Ultimately, however, the company continued to struggle with profitability and reported a non-GAAP net loss of $19.88 million, or $0.07 per share, along with an adjusted EBITDA loss of $15.4 million.
Despite these challenges, SOUN raised its full-year revenue guidance (lower), projecting a range of $65 million to $77 million. The company also aims to achieve adjusted EBITDA profitability by 2025, which the company expects to drive further growth. Sales exceed $100 million (More than double the $45.9 million reported in 2023).
Mixed analyst expectations
The Street expects SOUN to generate revenue of $13.75 million in the second quarter (ending June 2024), a 57.1% year-over-year increase. However, the company is expected to report a loss of $0.08 per share for the current quarter.
Additionally, analysts expect revenue to surge 53.7% and 45.6% year-over-year in fiscal 2024 and 2025, reaching $70.52 million and $103.35 million, respectively. However, earnings per share are expected to remain in negative territory for at least the next two years.
Additionally, the company has topped consensus revenue estimates in three of the four subsequent quarters, suggesting its growth trajectory is likely to continue in future quarters.
conclusion
SOUN’s first quarter sets the tone for 2024, another solid year of growth for the company. The growing need for voice AI in customer service is driving demand for subscription services. Leveraging over 20 years of technological innovation and billions of customer interactions, SoundHound is an AI company that excels at delivering the best voice AI technology on the market.
Across automotive and customer service, renowned global brands look to us for an unparalleled experience.
Wedbush analyst Daniel Ives reaffirms his “outperform” rating on SOUN. Price prediction: $9. The company continues to see strong demand for its voice AI products in the automotive and restaurant segments, the analyst said after its first quarter results. This growth has been achieved by securing key brand partnerships to gain market share in the conversational AI market.
Additionally, analysts at Cantor Fitzgerald said: SOUN stock upgraded to ‘neutral’ From “underweight”. In a separate development, Cantor Fitzgerald analyst Brett Knoblauch upgraded the stock from sell to hold.
Growing interest in AI technology shows potential for growth, but it is currently struggling with profitability issues. SOUN’s trailing 12-month EBITDA margin, net income margin, and leveraged FCF margin were negative 125.2%, negative 186.2%, and negative 58.2%, respectively, compared to industry averages of 9.82%, 2.48%, and 10.05%.
Looking at valuation, it appears that the company is trading at a premium compared to its peers.
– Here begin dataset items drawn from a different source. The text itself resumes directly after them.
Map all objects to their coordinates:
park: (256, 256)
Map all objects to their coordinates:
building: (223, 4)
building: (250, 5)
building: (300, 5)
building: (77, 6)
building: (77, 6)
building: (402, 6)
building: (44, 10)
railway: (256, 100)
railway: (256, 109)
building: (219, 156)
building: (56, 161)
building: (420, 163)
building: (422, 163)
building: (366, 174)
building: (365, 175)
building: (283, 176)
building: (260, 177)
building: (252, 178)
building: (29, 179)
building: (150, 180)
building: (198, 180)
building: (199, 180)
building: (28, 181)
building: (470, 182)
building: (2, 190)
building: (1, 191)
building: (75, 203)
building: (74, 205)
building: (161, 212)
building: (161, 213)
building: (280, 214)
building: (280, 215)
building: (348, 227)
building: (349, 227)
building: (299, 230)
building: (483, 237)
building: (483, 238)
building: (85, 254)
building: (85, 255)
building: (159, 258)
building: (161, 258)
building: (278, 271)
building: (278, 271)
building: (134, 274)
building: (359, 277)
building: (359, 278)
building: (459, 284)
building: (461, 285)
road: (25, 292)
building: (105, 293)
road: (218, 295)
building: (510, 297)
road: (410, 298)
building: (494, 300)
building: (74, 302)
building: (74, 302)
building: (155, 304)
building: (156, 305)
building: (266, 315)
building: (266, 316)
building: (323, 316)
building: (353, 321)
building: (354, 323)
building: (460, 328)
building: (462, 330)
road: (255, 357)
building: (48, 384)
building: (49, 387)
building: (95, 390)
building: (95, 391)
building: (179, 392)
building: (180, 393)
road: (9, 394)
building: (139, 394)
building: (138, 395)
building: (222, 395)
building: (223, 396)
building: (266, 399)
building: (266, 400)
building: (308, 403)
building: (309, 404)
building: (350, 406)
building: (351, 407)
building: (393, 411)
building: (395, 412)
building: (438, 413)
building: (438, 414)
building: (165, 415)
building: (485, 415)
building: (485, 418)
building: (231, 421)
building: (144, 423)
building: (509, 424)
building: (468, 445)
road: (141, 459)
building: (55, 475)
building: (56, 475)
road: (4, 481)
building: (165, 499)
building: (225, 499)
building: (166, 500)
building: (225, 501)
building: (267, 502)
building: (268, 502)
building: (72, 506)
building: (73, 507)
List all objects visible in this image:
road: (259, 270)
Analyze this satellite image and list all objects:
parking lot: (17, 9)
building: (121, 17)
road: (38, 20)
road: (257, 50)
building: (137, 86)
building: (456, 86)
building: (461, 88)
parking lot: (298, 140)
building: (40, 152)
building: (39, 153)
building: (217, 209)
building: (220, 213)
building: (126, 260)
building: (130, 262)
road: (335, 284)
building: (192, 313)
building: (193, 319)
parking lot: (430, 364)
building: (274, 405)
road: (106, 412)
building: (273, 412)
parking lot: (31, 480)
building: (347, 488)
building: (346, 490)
SOUN’s future EV/sales is 23.05 times, which is 715.4% higher than the industry average of 2.83 times. Likewise, on a futures price/sales basis, the stock is trading at 24.74x, which is higher than the industry average of 2.88x.
Nonetheless, SoundHound AI’s intrinsic value lies in its technological advancements and market positioning, particularly in the field of conversational AI technology.
Taking these factors into account, SOUN presents a potentially highly profitable but highly volatile investment profile. Therefore, investors should carefully monitor future earnings reports and company developments before making any investment decisions.